* _Document text_:
2003 Audit Charter: ASBC
Audit Committee Charter
The Audit Committee is appointed by the Board to assist the Board in monitoring (1) the integrity of the financial statements of the Company, (2) the independent auditor's qualifications and independence, (3) the performance of the Company's internal audit function and independent auditors, and (4) the compliance by the Company with legal and regulatory requirements.
The Audit Committee shall prepare the report required by the rules of the Securities and Exchange Commission (the "Commission") to be included in the Company's annual proxy statement.
Committee Authority and Responsibilities
The Audit Committee shall pre-approve all audit, review and attest services and permitted non-audit services (including the fees and terms thereof) to be performed for the Company by its independent auditor, subject to the de minimus exceptions or other exceptions for pre-approval of non-audit services described in Section 10A(i)(1)(B) of the Exchange Act and the rules and regulations of the Commission. The Audit Committee may form and delegate authority to subcommittees consisting of one or more members when appropriate, including the authority to grant pre-approvals of permitted non-audit services, but excluding the authority to grant pre-approvals of audit, review or attest services, provided that decisions of such subcommittee to grant pre-approvals shall be presented to the full Audit Committee at its next scheduled meeting and the delegation of such authority shall comply with the requirement of the Exchange Act and the rules and regulations of the Commission.

* _Supplied information_:
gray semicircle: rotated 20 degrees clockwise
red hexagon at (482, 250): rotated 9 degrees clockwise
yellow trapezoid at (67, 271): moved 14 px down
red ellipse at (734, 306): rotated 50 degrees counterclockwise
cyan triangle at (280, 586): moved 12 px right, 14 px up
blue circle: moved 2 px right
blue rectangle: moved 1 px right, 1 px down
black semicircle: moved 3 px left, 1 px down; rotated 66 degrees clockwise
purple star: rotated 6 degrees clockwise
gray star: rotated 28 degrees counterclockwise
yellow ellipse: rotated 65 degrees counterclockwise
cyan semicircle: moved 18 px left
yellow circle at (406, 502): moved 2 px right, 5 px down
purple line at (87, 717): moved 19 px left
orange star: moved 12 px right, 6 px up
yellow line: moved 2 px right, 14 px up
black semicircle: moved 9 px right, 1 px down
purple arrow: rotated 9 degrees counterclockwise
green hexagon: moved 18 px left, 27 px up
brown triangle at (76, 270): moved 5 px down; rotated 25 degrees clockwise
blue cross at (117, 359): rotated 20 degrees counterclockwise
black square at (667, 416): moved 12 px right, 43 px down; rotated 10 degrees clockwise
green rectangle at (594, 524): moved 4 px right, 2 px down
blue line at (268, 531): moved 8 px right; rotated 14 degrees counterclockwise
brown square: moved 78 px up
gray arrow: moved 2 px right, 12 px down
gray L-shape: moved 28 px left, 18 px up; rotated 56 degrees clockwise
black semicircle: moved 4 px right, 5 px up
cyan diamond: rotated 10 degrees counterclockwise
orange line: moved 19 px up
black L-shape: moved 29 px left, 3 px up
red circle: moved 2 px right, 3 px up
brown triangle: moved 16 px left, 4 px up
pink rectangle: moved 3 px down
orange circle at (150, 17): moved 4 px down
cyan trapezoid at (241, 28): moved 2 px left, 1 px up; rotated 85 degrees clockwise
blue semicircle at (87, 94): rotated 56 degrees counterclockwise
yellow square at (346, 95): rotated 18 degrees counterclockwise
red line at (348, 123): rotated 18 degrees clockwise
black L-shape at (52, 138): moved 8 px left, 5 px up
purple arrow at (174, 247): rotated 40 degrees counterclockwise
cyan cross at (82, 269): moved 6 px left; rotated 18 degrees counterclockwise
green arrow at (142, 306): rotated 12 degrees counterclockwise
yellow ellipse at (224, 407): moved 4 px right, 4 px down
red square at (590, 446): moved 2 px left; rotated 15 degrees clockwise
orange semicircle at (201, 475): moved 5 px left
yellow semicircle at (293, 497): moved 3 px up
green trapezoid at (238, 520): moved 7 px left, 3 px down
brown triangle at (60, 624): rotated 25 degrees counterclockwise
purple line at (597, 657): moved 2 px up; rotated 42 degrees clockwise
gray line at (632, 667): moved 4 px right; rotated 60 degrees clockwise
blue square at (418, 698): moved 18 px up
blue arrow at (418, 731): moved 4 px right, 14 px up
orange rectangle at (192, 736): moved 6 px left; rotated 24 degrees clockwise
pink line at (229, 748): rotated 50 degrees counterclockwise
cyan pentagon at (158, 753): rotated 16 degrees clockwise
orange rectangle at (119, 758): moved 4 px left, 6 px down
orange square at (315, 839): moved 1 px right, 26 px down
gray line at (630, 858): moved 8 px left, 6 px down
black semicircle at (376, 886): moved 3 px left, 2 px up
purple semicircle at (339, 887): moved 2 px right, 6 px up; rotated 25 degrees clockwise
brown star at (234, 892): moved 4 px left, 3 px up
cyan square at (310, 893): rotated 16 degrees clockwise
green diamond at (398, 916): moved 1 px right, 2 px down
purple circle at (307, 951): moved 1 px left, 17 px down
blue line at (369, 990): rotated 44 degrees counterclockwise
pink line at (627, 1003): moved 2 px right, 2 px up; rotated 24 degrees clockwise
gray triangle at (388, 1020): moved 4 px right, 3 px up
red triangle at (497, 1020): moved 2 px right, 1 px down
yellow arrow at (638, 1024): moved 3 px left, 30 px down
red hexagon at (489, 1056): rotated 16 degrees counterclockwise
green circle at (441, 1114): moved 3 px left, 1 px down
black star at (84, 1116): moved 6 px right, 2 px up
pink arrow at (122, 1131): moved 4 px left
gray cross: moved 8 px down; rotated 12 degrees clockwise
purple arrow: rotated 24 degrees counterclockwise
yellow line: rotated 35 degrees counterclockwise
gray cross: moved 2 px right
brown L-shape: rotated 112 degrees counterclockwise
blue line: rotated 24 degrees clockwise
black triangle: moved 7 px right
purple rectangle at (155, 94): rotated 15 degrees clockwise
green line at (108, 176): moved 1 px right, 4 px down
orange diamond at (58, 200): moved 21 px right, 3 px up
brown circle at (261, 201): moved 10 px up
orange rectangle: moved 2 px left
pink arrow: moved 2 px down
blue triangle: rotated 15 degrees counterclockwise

* _What to do_:
a) Rewrite everything in the audit committee charter from "2003 Audit Charter: ASBC" down to "and regulatory requirements.", replacing "Board" with "Board of Directors".
b) According to the audit committee charter, when and to whom must a subcommittee's decisions to grant pre-approvals be presented?
c) Pick up the audit committee charter after its last sentence and keep writing.

* _The results_:
a)
2003 Audit Charter: ASBC
Audit Committee Charter
The Audit Committee is appointed by the Board of Directors to assist the Board of Directors in monitoring (1) the integrity of the financial statements of the Company, (2) the independent auditor's qualifications and independence, (3) the performance of the Company's internal audit function and independent auditors, and (4) the compliance by the Company with legal and regulatory requirements.

b) They must be presented to the full Audit Committee at its next scheduled meeting.

c)
The Audit Committee shall have the responsibility for oversight and enforcement of the Company's Code of Ethics for Directors and Executive Officers. The Audit Committee has final authority for granting approvals and effectuating remedial and/or disciplinary action related to compliance with the Code of Ethics for Directors and Executive Officers.
The Audit Committee shall have the authority, to the extent it deems necessary or appropriate, to retain independent legal, accounting or other advisors. The Company shall provide for appropriate funding, as determined by the Audit Committee, for payment of compensation to the independent auditor for the purpose of rendering or issuing an audit report or related work or performing other audit, review or attest services for the Company and to any advisors employed by the Audit Committee.
The Audit Committee shall make regular reports to the Board. The Audit Committee shall review and reassess the adequacy of this Charter annually and recommend any proposed changes to the Board for approval. The Audit Committee shall annually review the Audit Committee's own performance.
The Audit Committee, to the extent it deems necessary or appropriate, shall:
Financial Statement and Disclosure Matters
2. Review and discuss with management and the independent auditor the quarterly financial statements, including disclosures made in management's discussion and analysis and the other financial disclosures in the Company's Form 10-Q, prior to the filing of its Form 10-Q, including the results of the independent auditor's review of the quarterly financial statements.
3. Discuss with management and the independent auditor significant financial reporting issues and judgments made in connection with the preparation of the Company's financial statements, including any significant changes in the Company's selection or application of accounting principles, any major issues as to the adequacy of the Company's internal controls and any special steps adopted in light of material control deficiencies.
4. Review and discuss quarterly reports from the independent auditors on:
a. All critical accounting policies and practices to be used.
b. All alternative treatments of financial information within generally accepted accounting principles that have been discussed with management, ramifications of the use of such alternative disclosures and treatments, and the treatment preferred by the independent auditor.
c. Other material written communications between the independent auditor and management, such as any management letter or schedule of unadjusted differences.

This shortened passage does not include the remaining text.